## 給定短文
■ ■ ■ ■

視覺藝術家羅惠瑜拍照時有個特別的妙招,她總是左右搖晃頭顱入鏡,讓臉部在照片中是模糊的,刻意為之的模糊隱含幾種意義:我的存在變稀薄了?我在想什麼?我抓狂了?
與兩個孩子一起入鏡的《媽媽的自我凝視》系列,母親的臉卻刻意模糊,象徵對自我存在的懷疑(羅惠瑜提供)
九年前她的《媽媽的自我凝視》系列作品,和一對三歲半的龍鳳雙胞胎入鏡,身為媽媽的她總是糊著一張臉,有時身形也是模糊的,對比一雙天真的稚兒,這樣的作品讓同為母親的觀者流下眼淚。「有些媽媽留言說她看了哭了。因為她那時也是帶四五歲、兩三歲的小孩,她自己的存在好像不在了,完全都為了小孩而存在。我覺得作品很誠實,你誠實表達你的感受,雖是自己個體的感受,也會是普遍性的東西…」
當孩子成長為青少年,做母親的再度面臨分離焦慮,讓《媽媽的自我凝視》系列有新的思索(羅惠瑜提供)
羅惠瑜的攝影作品屬「表現性」的風格,她說明,攝影可以簡單分成兩種類型,純粹記錄性的,如新聞攝影記錄時代、環境、文化和事件,另一種表現性的,表現情緒和想法,從事攝影創作二十多年,她透過攝影和自己的作品,不斷重新認識自己。

■ ■ ■ ■

## 原始資料
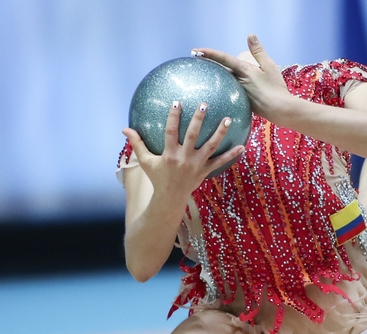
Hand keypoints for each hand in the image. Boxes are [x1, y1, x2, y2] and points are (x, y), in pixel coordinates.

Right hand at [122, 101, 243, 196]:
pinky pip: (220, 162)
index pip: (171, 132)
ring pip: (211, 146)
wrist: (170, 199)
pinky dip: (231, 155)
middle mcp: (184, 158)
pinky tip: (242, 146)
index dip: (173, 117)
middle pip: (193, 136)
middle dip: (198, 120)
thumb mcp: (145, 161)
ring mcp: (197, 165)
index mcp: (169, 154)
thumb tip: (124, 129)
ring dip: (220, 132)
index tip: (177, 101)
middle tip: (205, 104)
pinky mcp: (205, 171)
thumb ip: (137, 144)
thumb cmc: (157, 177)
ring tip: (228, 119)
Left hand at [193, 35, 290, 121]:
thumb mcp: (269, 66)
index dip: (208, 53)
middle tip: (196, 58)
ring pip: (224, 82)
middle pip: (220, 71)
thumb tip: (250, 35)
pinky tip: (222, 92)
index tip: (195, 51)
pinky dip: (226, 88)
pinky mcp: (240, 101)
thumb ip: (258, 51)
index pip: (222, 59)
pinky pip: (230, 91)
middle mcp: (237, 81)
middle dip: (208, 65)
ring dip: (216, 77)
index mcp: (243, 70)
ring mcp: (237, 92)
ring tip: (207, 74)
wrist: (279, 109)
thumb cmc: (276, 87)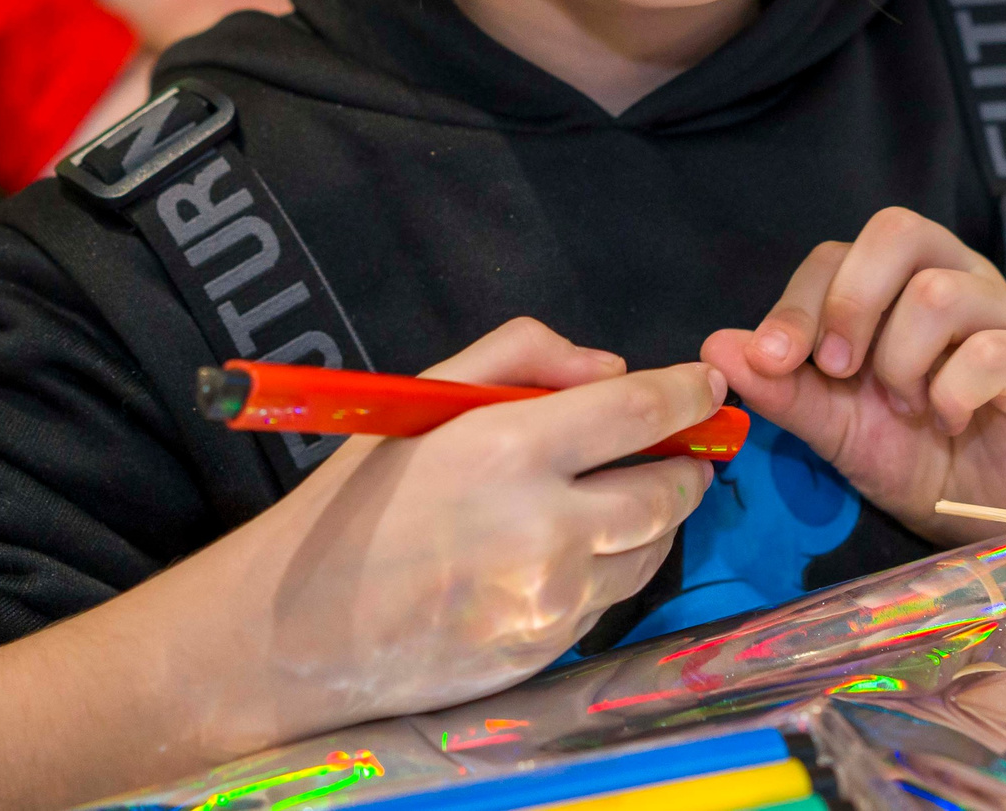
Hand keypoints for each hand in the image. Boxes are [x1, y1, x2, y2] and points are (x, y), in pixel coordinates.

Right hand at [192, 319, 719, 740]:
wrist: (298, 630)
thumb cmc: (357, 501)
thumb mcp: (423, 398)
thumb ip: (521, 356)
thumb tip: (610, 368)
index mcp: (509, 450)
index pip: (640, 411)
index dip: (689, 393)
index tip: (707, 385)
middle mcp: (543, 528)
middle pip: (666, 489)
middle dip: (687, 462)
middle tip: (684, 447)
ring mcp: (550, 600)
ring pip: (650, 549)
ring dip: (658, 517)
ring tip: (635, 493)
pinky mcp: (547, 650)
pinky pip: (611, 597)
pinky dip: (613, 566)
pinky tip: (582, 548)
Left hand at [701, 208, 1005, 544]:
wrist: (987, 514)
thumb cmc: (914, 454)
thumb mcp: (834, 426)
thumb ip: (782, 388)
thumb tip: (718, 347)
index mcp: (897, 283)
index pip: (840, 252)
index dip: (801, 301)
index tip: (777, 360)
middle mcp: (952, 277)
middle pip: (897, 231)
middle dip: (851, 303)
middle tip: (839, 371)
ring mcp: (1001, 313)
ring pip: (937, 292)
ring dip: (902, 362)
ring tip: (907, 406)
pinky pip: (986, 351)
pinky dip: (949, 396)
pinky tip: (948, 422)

■ ■ ■ ■

## 待解問題
- 1) 抄錄短文中的一段,從含有「視覺藝術家羅惠瑜拍照時有個特」的字句開始,抄到「己的作品,不斷重新認識自己。」為止。
- 2) 根據短文,在《媽媽的自我凝視》系列中一起入鏡的龍鳳雙胞胎當時幾歲?
- 3) 判斷下列說法是否符合短文,並引出短文中據以判斷的原句:(a) 羅惠瑜的攝影作品屬於記錄性風格;(b) 《媽媽的自我凝視》系列是九年前的作品;(c) 羅惠瑜拍照時會左右搖晃頭部,讓臉在照片中變得模糊。

## 作答結果
- 1)
視覺藝術家羅惠瑜拍照時有個特別的妙招,她總是左右搖晃頭顱入鏡,讓臉部在照片中是模糊的,刻意為之的模糊隱含幾種意義:我的存在變稀薄了?我在想什麼?我抓狂了?
與兩個孩子一起入鏡的《媽媽的自我凝視》系列,母親的臉卻刻意模糊,象徵對自我存在的懷疑(羅惠瑜提供)
九年前她的《媽媽的自我凝視》系列作品,和一對三歲半的龍鳳雙胞胎入鏡,身為媽媽的她總是糊著一張臉,有時身形也是模糊的,對比一雙天真的稚兒,這樣的作品讓同為母親的觀者流下眼淚。「有些媽媽留言說她看了哭了。因為她那時也是帶四五歲、兩三歲的小孩,她自己的存在好像不在了,完全都為了小孩而存在。我覺得作品很誠實,你誠實表達你的感受,雖是自己個體的感受,也會是普遍性的東西…」
當孩子成長為青少年,做母親的再度面臨分離焦慮,讓《媽媽的自我凝視》系列有新的思索(羅惠瑜提供)
羅惠瑜的攝影作品屬「表現性」的風格,她說明,攝影可以簡單分成兩種類型,純粹記錄性的,如新聞攝影記錄時代、環境、文化和事件,另一種表現性的,表現情緒和想法,從事攝影創作二十多年,她透過攝影和自己的作品,不斷重新認識自己。

- 2) 三歲半。

- 3)
(a) 否:「羅惠瑜的攝影作品屬「表現性」的風格」
(b) 是:「九年前她的《媽媽的自我凝視》系列作品」
(c) 是:「她總是左右搖晃頭顱入鏡,讓臉部在照片中是模糊的」